Do any of you sell CDs on Amazon? I do, and I occasionally get emails (got one this morning) that ask these exact same questions:

*I would like to know the catalogue number or barcode,
Which country is the cd made(stated on cd itself, not on prints or box)?
What is the condition of the cd ,does this cd have scratches on the playing surface ?
What is the condition of the booklet ?
Can you take a close look on the inner ring of the disc to see if there is any sign of "ifpi", which is very small in size?
*
I wouldn't mind taking the time to answer the questions, but NO potential customer who has asked and received an answer has ever bought the disc in question! (I've recognized a few names, but sometimes they are different.) Does anyone have a clue what's going on? Is it a mild form of a prank?

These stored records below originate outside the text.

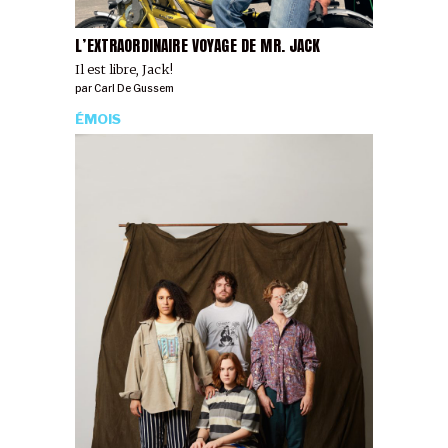
L’EXTRAORDINAIRE VOYAGE DE MR. JACK
Il est libre, Jack!
par
Carl De Gussem
ÉMOIS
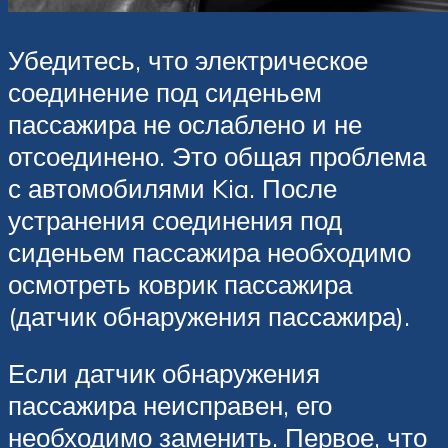
Убедитесь, что электрическое
соединение под сиденьем
пассажира не ослаблено и не
отсоединено. Это общая проблема
с автомобилями Kia. После
устранения соединения под
сиденьем пассажира необходимо
осмотреть коврик пассажира
(датчик обнаружения пассажира).
Если датчик обнаружения
пассажира неисправен, его
необходимо заменить. Первое, что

I find it odd that the wording is always identical, as if there's a fixed set of questions among collectors or something! Anyway. I have just quit responding these days.


----------



## Ukko (Jun 4, 2010)

I used to be an Amazon seller, and received those messages. I think maybe there was one sale involved. It probably is a 'fixed set' of questions. There was/is a similar coterie of LP collectors, who ask the equivalent questions.


----------



## Sudonim (Feb 28, 2013)

Try this:

http://forums.stevehoffman.tv/threads/ifpi-question-those-numbers-in-the-ring-on-cds.211008/

Sounds like there is some sort of urban legendish thing out there about these "IFPI" numbers.

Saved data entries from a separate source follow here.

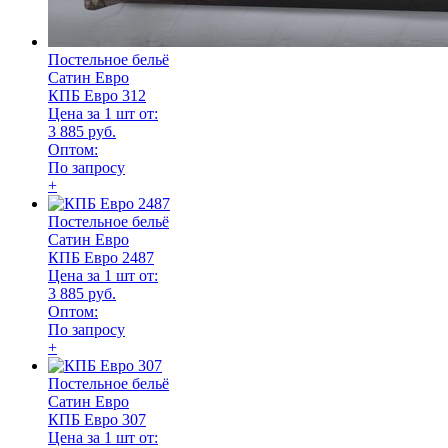
Постельное бельё
Сатин Евро
КПБ Евро 312
Цена за 1 шт от:
3 885 руб.
Оптом:
По запросу
+
Постельное бельё
Сатин Евро
КПБ Евро 2487
Цена за 1 шт от:
3 885 руб.
Оптом:
По запросу
+
Постельное бельё
Сатин Евро
КПБ Евро 307
Цена за 1 шт от:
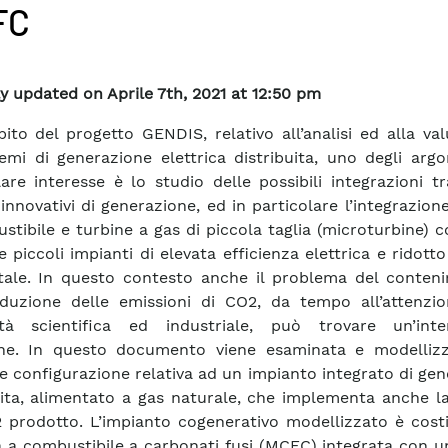
FC
y updated on Aprile 7th, 2021 at 12:50 pm
bito del progetto GENDIS, relativo all’analisi ed alla va
temi di generazione elettrica distribuita, uno degli arg
lare interesse è lo studio delle possibili integrazioni tr
innovativi di generazione, ed in particolare l’integrazione
stibile e turbine a gas di piccola taglia (microturbine) co
e piccoli impianti di elevata efficienza elettrica e ridott
ale. In questo contesto anche il problema del conten
iduzione delle emissioni di CO2, da tempo all’attenzio
tà scientifica ed industriale, può trovare un’inte
one. In questo documento viene esaminata e modelliz
le configurazione relativa ad un impianto integrato di ge
uita, alimentato a gas naturale, che implementa anche l
 prodotto. L’impianto cogenerativo modellizzato è costi
a a combustibile a carbonati fusi (MCFC) integrata con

My initial thought was that this is some sort of rather ham-handed attempt to spot someone selling bootlegs, but the link above leads me to believe otherwise. The link also alludes to how the seller did not seem to be a native English speaker, which also seems to be the case for your queries (note the misuse of articles and prepositions, always a giveaway).

Are there really people who "collect" CDs in the sense that they think the discs will one day be highly collectible (i.e., worth money)? I find it hard to believe that will be the case. I know some OOP discs can command astronomical figures even now, but I've always thought that was due to people actually seeking the _content_ of the disc, not the disc itself - which I believe is different from many LP collectors, who seek the LP for _itself_ more so than what it contains. (I admit I could be totally wrong about this, however. I am not an LP collector. I grew up in that era and was glad to move away from the medium. )

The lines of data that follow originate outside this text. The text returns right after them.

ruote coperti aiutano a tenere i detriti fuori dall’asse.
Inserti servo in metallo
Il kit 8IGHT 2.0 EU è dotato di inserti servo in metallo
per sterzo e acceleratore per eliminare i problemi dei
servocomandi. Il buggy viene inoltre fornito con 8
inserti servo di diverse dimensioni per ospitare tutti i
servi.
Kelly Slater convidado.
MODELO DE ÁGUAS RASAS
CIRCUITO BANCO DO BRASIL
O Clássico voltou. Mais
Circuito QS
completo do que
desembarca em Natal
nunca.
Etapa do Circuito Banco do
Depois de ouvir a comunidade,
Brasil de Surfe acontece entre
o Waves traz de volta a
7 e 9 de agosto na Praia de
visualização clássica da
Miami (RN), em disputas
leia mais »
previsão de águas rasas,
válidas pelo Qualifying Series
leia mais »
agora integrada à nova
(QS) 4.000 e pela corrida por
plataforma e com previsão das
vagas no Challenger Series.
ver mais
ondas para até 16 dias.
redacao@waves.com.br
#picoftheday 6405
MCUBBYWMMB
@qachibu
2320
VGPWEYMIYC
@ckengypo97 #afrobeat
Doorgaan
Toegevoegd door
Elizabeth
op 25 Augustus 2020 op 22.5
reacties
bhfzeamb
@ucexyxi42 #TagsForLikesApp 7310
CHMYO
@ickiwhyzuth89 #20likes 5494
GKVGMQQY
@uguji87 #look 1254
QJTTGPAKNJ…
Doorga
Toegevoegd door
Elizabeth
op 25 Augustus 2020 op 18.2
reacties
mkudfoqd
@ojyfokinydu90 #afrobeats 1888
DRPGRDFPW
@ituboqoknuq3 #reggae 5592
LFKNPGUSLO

_Edit:_ On further reflection, maybe the questions are fairly legitimate for someone who lives in a country where certain controls are not in place - maybe they ARE trying to spot a bootleg. I can easily see lots of second- or third-generation copies being made of legitimate discs and marketed as the "original" in some countries.


----------



## Guest (Mar 19, 2013)

Maybe these people are just verifying the authenticity, but I find it strange that they all use the _exact_ same wording!


----------



## Vaneyes (May 11, 2010)

Re exact same questions, I'd guess a-n-a-l and/or control freaks who saw it somewhere, thought it a good idea, and began using it. The frequency of, and one-way communication aspect, I suppose could qualify it as an Urban Legend. Ignoring it is the best tactic.

Super-serious collectors (likely domiciled in Japan) are interested in rare and unopened.


----------



## Itullian (Aug 27, 2011)

i ask questions like that sometimes.
sorry.


----------